SUPPLIED DATA:
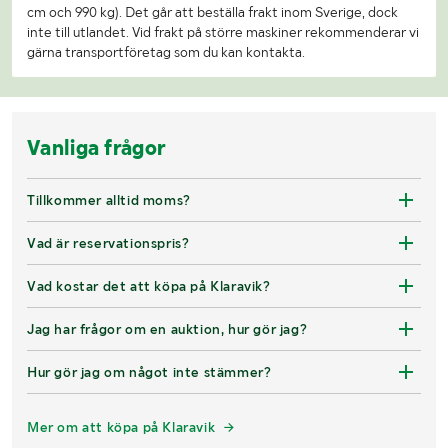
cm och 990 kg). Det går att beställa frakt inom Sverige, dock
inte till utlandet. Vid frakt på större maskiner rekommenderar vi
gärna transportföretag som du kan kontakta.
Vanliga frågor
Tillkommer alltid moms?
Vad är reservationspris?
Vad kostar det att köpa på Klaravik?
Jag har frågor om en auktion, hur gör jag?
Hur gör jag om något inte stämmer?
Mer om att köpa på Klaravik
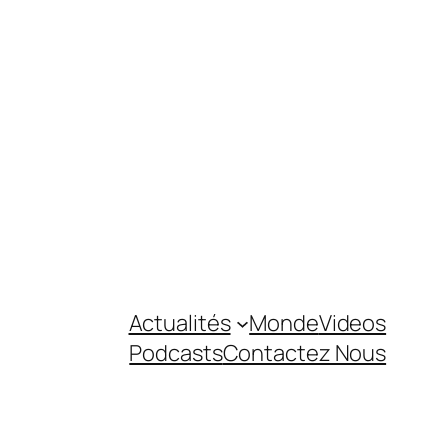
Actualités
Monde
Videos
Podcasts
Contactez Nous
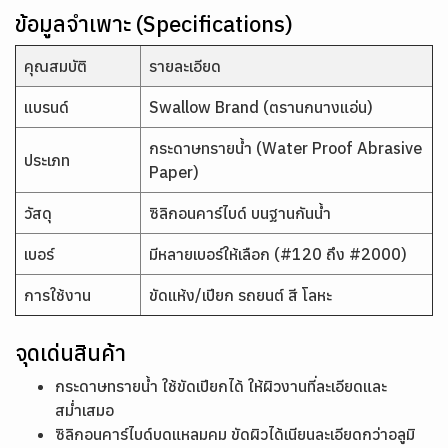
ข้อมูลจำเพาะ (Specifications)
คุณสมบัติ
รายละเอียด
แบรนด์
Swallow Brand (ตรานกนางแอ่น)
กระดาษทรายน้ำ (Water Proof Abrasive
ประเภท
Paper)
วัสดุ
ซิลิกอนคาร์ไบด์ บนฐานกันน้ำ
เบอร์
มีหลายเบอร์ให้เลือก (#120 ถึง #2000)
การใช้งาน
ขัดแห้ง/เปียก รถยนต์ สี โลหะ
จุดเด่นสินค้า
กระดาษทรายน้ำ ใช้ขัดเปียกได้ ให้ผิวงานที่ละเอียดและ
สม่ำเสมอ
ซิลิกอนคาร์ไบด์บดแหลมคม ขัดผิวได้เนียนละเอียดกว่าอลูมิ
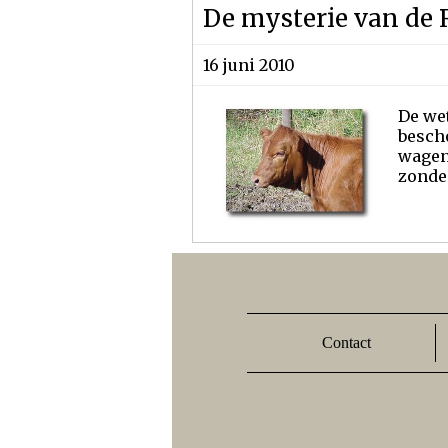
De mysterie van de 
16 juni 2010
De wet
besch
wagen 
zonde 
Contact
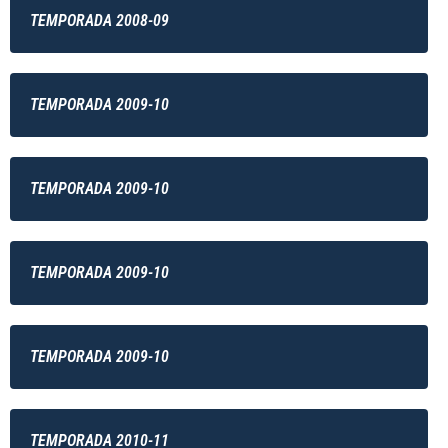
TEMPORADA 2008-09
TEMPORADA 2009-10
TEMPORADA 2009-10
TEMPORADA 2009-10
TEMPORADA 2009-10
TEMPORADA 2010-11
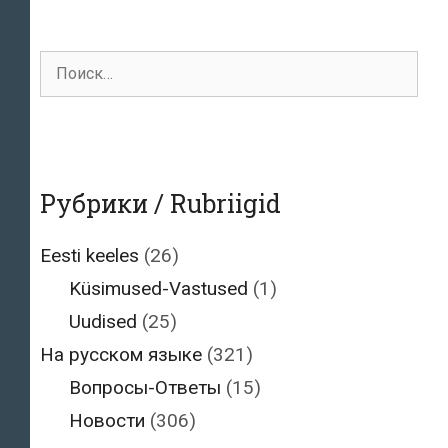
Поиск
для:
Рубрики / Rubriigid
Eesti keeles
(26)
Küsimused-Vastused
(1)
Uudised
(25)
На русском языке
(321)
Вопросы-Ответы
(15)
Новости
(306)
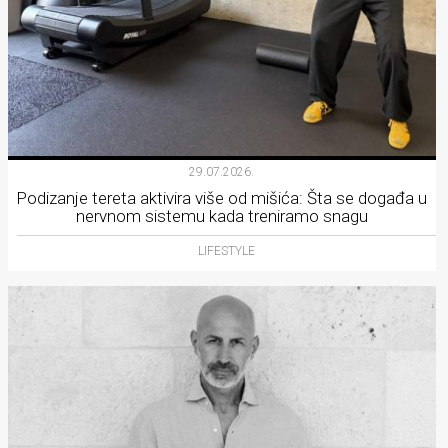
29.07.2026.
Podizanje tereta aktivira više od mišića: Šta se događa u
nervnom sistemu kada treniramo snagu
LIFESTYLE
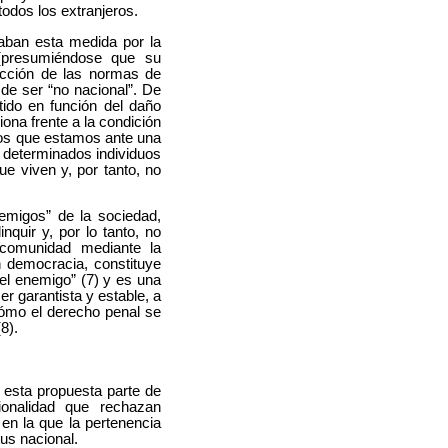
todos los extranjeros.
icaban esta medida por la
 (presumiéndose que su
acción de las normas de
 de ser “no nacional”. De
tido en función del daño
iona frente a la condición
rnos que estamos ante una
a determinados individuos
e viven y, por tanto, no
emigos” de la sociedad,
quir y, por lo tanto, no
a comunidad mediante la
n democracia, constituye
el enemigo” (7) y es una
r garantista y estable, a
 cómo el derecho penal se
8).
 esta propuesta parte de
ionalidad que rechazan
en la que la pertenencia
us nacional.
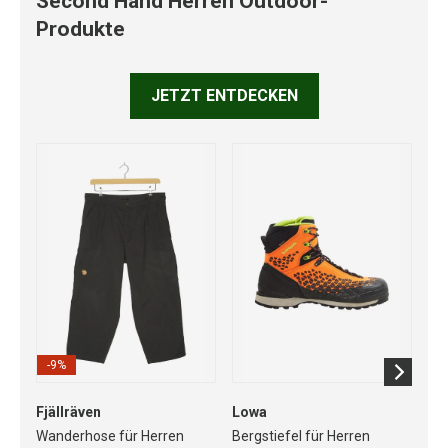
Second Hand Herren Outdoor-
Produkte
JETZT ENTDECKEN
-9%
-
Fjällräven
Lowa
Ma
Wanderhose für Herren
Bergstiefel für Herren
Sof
* * *
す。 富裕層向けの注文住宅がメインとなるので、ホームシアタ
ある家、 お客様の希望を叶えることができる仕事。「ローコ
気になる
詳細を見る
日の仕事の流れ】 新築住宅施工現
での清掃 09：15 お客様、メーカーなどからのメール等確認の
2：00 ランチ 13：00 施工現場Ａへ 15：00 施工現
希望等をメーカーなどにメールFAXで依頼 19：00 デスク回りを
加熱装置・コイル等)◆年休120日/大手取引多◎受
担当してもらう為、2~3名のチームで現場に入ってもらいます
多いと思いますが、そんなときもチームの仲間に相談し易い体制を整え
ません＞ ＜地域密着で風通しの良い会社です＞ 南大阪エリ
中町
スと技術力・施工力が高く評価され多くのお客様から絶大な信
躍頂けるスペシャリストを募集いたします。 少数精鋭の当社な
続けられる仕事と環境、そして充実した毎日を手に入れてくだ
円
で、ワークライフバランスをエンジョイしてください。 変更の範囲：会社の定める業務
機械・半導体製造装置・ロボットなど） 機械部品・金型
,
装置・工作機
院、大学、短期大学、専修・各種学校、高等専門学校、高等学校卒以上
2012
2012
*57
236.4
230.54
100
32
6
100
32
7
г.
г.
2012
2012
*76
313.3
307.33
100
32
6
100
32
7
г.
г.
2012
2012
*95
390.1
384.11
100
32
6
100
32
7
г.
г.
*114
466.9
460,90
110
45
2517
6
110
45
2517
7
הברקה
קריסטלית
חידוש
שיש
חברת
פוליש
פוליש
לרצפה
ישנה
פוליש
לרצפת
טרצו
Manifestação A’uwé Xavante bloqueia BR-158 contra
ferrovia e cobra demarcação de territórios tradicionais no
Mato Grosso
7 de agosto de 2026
* * *
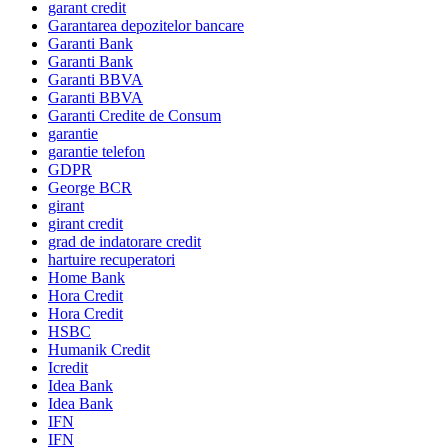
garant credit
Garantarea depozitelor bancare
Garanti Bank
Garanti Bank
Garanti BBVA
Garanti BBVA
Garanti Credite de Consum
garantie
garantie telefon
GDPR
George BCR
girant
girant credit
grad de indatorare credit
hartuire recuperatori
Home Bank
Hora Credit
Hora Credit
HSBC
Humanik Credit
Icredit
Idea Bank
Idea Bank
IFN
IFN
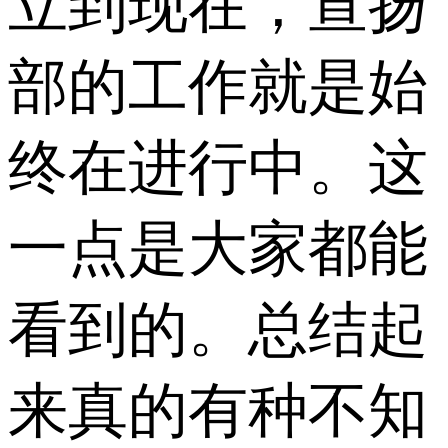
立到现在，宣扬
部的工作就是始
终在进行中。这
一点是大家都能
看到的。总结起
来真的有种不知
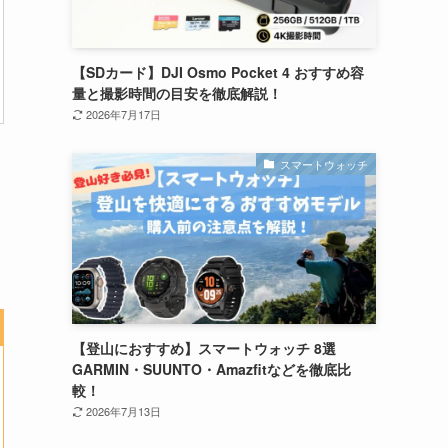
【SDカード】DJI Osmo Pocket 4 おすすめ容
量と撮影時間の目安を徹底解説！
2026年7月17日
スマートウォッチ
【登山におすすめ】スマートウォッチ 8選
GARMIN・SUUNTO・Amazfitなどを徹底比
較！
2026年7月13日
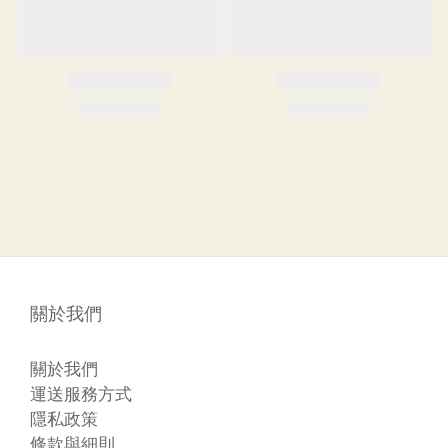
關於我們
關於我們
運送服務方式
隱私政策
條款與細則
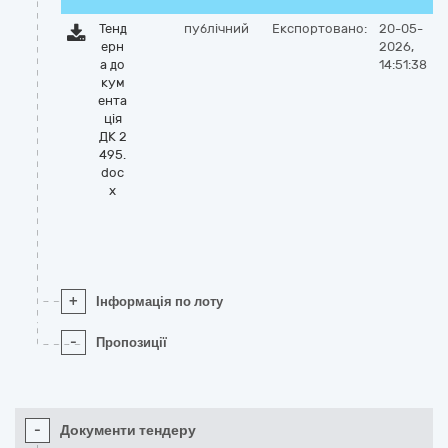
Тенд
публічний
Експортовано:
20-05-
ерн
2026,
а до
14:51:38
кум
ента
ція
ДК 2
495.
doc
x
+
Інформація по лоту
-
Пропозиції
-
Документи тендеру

TRY IT: Show the lines above with "köpa".

ANSWER:
Vad kostar det att köpa på Klaravik?
Mer om att köpa på Klaravik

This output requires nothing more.